Kaynak —
■ ■ ■

Bayram Gazetesi!

26 Mayıs 2020 Salı

Bu yıl ilk kez, Şeker Bayramı’nda okurlar, “Korana (taç) virüs” nedeniyle “gazeteden” mahrum kaldılar! Gençler ve genç gazeteciler bilmezler! Eskiden Şeker ve Kurban Bayramlarında, “Bayram Gazeteleri” çıkardı...

***

“Cumhuriyet Halk Partisi (CHP)”, çok partili siyasal yaşama geçiş yıllarında, 1946’da, çıkardığı bir yasa ile İstanbul, Ankara ve İzmir gibi Gazeteciler Cemiyetleri’ne dinsel bayramlarda “Bayram Gazetesi” çıkarma yetkisi verdi!

■ ■ ■

Veri bölümü —
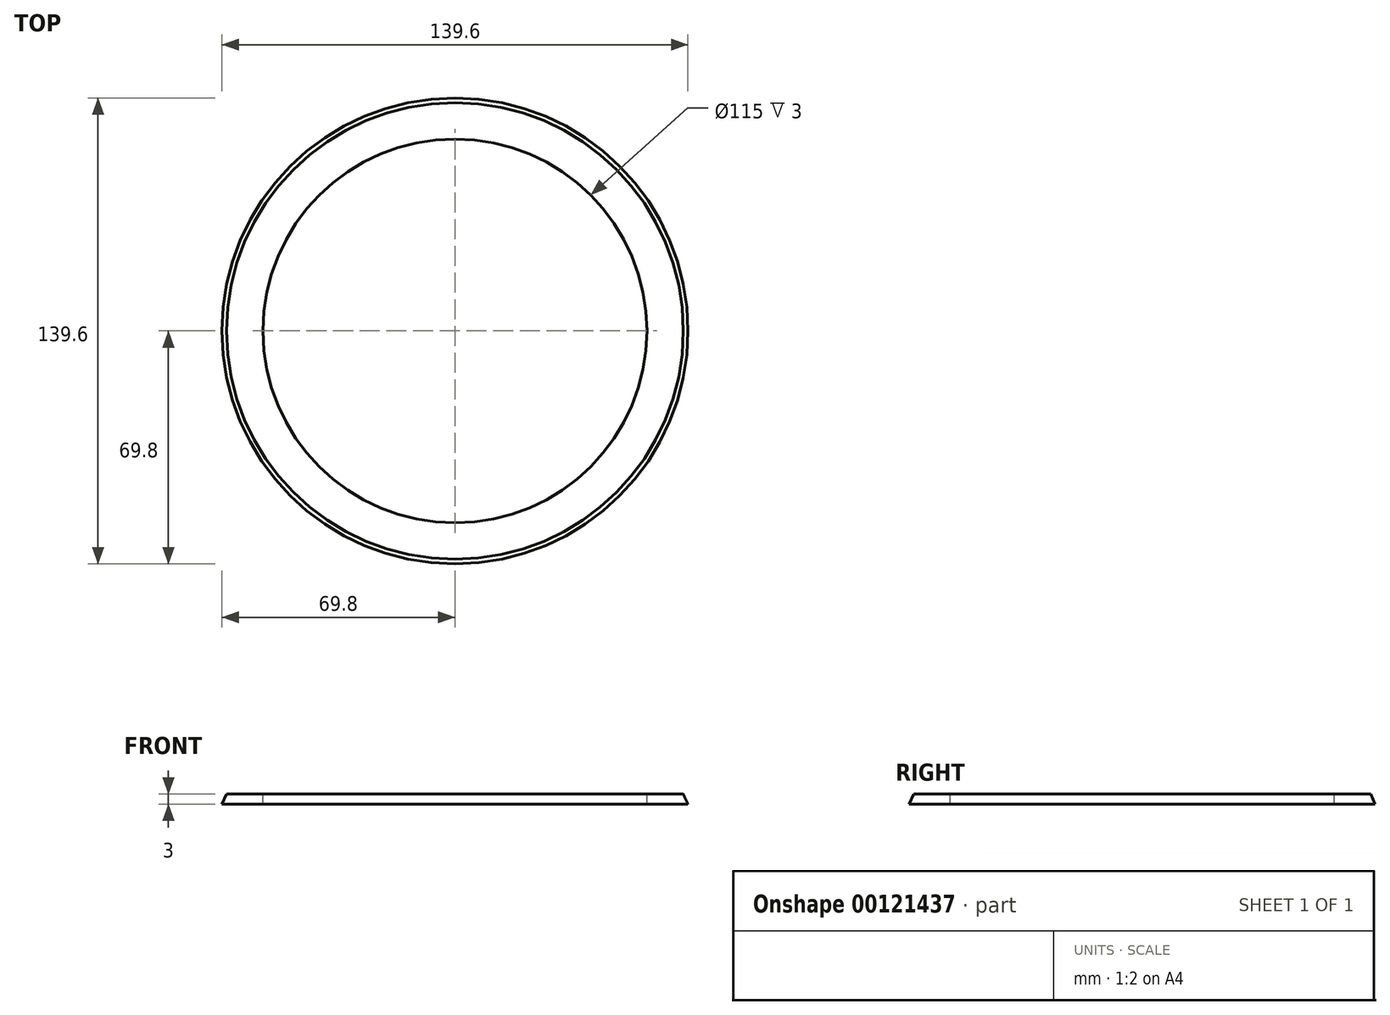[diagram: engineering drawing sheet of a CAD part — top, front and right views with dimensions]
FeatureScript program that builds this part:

■ ■ ■

Görev A — Bayram gazetesi yazısında “Bayram Gazetesi!” ifadesiyle başlayıp “çıkarma yetkisi verdi!” ifadesiyle biten kısmı değiştirmeden yazın.
Görev B — Bayram gazetesi yazısındaki şu cümleyi İngilizceye çevirin: “Cumhuriyet Halk Partisi (CHP)”, çok partili siyasal yaşama geçiş yıllarında, 1946’da, çıkardığı bir yasa ile İstanbul, Ankara ve İzmir gibi Gazeteciler Cemiyetleri’ne dinsel bayramlarda “Bayram Gazetesi” çıkarma yetkisi verdi!
Liste, bayram gazetesi yazısıyla hiçbir bağlantı taşımaz.

Yazılı yanıt A —
Bayram Gazetesi!

26 Mayıs 2020 Salı

Bu yıl ilk kez, Şeker Bayramı’nda okurlar, “Korana (taç) virüs” nedeniyle “gazeteden” mahrum kaldılar! Gençler ve genç gazeteciler bilmezler! Eskiden Şeker ve Kurban Bayramlarında, “Bayram Gazeteleri” çıkardı...

***

“Cumhuriyet Halk Partisi (CHP)”, çok partili siyasal yaşama geçiş yıllarında, 1946’da, çıkardığı bir yasa ile İstanbul, Ankara ve İzmir gibi Gazeteciler Cemiyetleri’ne dinsel bayramlarda “Bayram Gazetesi” çıkarma yetkisi verdi!

Yazılı yanıt B — During the years of transition to multi-party political life, in 1946, the “Republican People's Party (CHP)” used a law it enacted to give Journalists' Associations, such as those in Istanbul, Ankara and Izmir, the authority to publish a “Holiday Newspaper” on religious holidays!